The links to quoted news sources are here:
SYNOPSIS OF FEDERAL MONITOR’S FINDINGS IN THE 15TH FEDERAL MONITORS REPORT
The following synopsis can be gleaned from portions of Federal Monitor’s 15th Report. The portions of the report quoted have been edited with topic headlines to assist with general public consumption.
MONITOR IDENTIFIES ORGANIZATIONAL SUCCESSES
“APD has shown strong performance with its compliance factors this reporting period, with continuing strong performances relating to effective policy development and a substantial increase in training effectiveness. Performance in the field continues to lag behind these two “policy and training” processes. APD’s improved performance this reporting period is attributable … to an influx of external management talent, particularly at the Training Academy.
Secondary compliance, which measures training effectiveness, showed a substantial increase this reporting period, with APD raising that measure of compliance to the highest level we have seen since the advent of the CASA reporting process.
Fully 99% of the CASA’s training requirements have been successfully met during the 15h Independent Monitor Reporting period. This indicates truly exceptional compliance levels for APD training functions during this reporting period. We have long encouraged APD to focus on its training functions, and the training processes are a true standout among APD’s compliance factors during the 15h Independent Monitor Reporting (IMR-15) period.
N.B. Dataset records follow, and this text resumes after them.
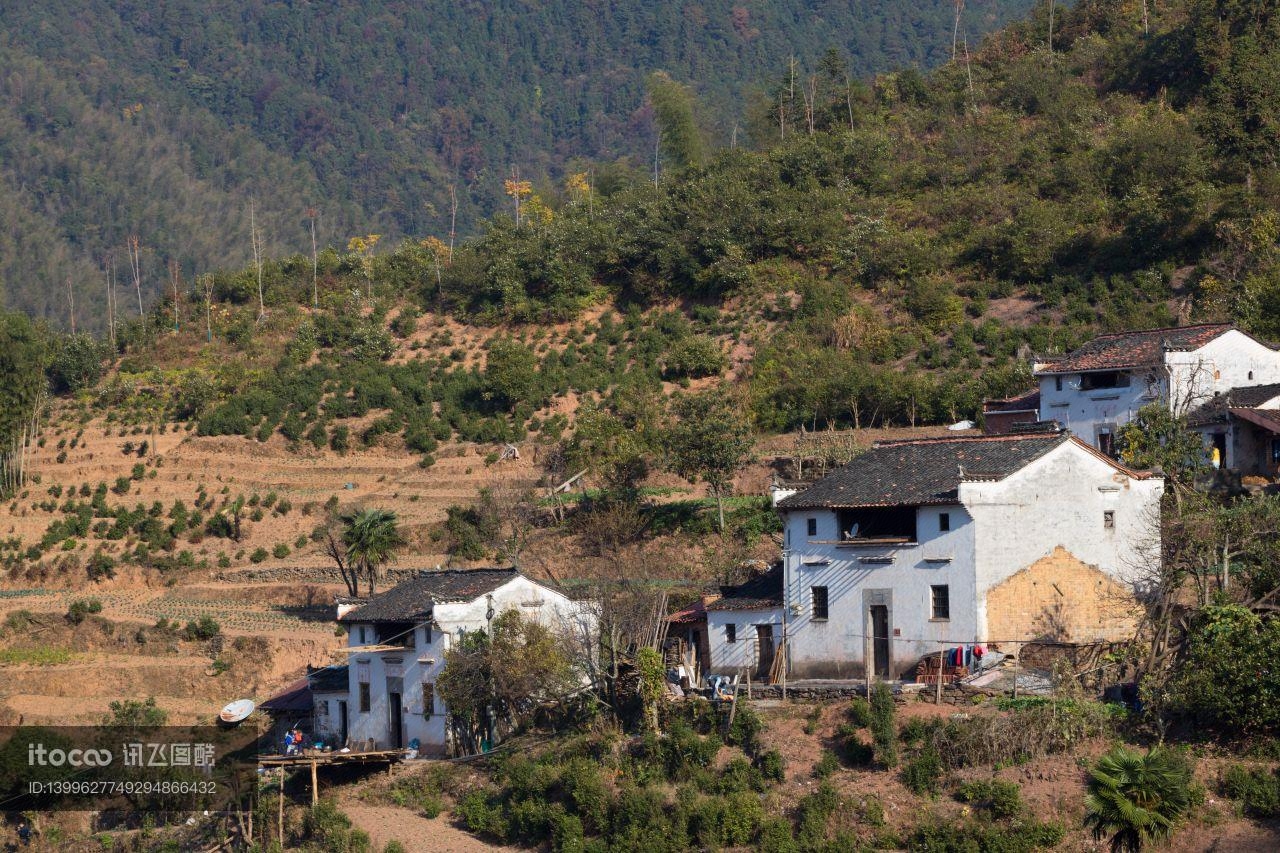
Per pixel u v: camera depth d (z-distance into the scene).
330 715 144.00
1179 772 94.81
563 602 136.38
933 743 103.00
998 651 114.38
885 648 120.06
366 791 123.94
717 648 130.00
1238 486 138.50
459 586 136.12
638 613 131.62
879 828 98.81
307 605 184.38
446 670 127.19
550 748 119.50
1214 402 150.88
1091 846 94.00
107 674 169.12
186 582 196.88
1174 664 105.69
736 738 111.44
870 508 121.12
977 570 114.94
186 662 169.75
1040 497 116.81
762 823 101.88
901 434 195.75
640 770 111.56
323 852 112.69
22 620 185.00
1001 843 94.38
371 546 173.12
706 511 178.25
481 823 114.38
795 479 179.00
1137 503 118.12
Further, operational compliance levels, the rate at which in-field performance is executed in a manner that complies with CASA requirements, have also shown improvement over the nadir seen in the IMR-13 reporting period. Operational compliance reached an all-time high during the IMR-15 reporting period, at 70% compliance.”
MONITOR IDENTIFIES DEFICIENCIES IN SUPERVSION AND DISCIPLINE
“While policy processes and training processes at APD were at the highest levels we have seen to date, operational compliance figures continue to lag the compliance levels for policy and training. APD currently stands at 70% compliance with the CASA requirements for actions in the field. In the monitor’s experience, operational compliance factors routinely lag behind primary and secondary compliance factors.
Once policy and training compliance have been achieved, effective and consistent supervision is needed to achieve full compliance. Supervision continues to be a significant problem with APD’s compliance efforts. Further APD’s disciplinary practices continue to show artifacts of disparate treatment, indicating that personnel at times receive dissimilar discipline instead of based on offense and prior history, which should be the touchstone of effective discipline.
… APD’s major issues at this point in the monitoring process are supervision and command oversight, including such processes as supervisory efficiency in noting behaviors in the field that are non-compliant with policy and training. Changing non-compliance with CASA requirements in the field with notice and corrective behavior will be the next critical element of compliance that APD will need to assess, modify, and assert as an operational priority.
Finally, we suggest that APD develop a complete assessment of the current disciplinary system to ensure that similar infractions and past histories of various members of APD result in similar penalties. We see this as a key part of moving to a professional disciplinary system that is offense- and history-based.”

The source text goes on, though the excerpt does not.